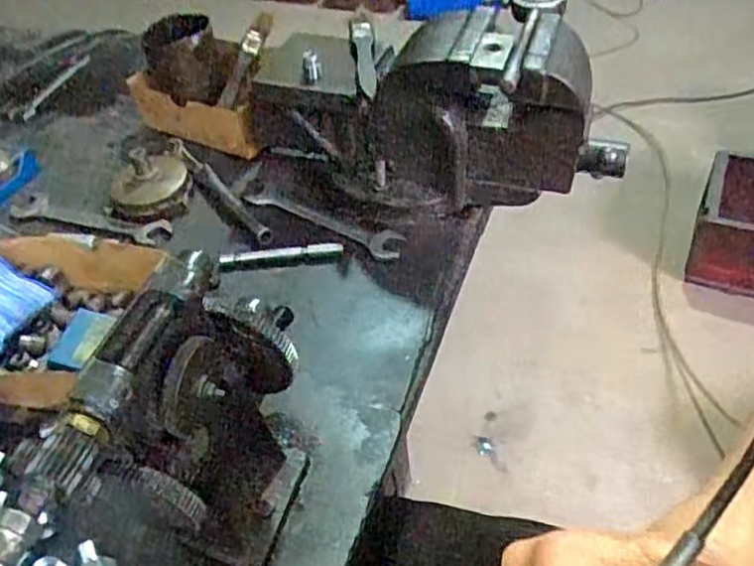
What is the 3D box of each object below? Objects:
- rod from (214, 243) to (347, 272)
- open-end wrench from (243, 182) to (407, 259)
[{"bbox_3d":[-0.084,-0.022,0.586,0.106,0.012,0.019,-6,45,1],"label":"rod"},{"bbox_3d":[-0.048,-0.059,0.622,0.167,0.005,0.034,22,51,26],"label":"open-end wrench"}]

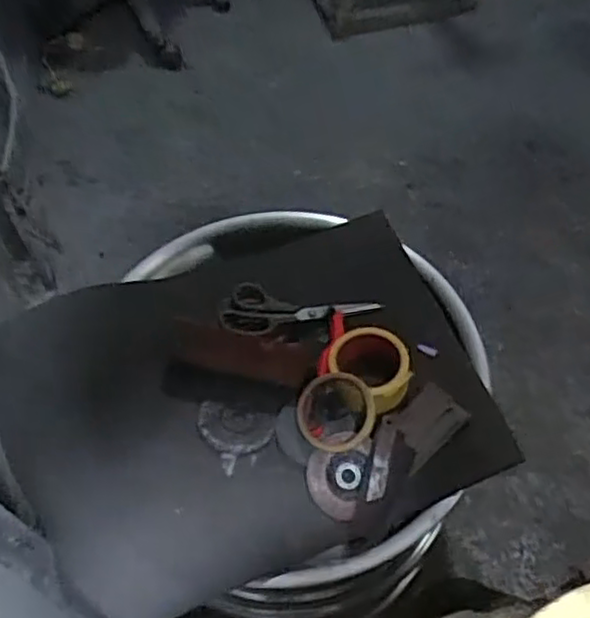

▶ _TASK GOAL_
Transcribe, please, the lines from the one holding "- rod from (214, 243) to (347, 272)" to the final line of the material, both included, exactly and with no extra lines, and skip the pictures.

▶ _EXERCISE SOLUTION_
- rod from (214, 243) to (347, 272)
- open-end wrench from (243, 182) to (407, 259)
[{"bbox_3d":[-0.084,-0.022,0.586,0.106,0.012,0.019,-6,45,1],"label":"rod"},{"bbox_3d":[-0.048,-0.059,0.622,0.167,0.005,0.034,22,51,26],"label":"open-end wrench"}]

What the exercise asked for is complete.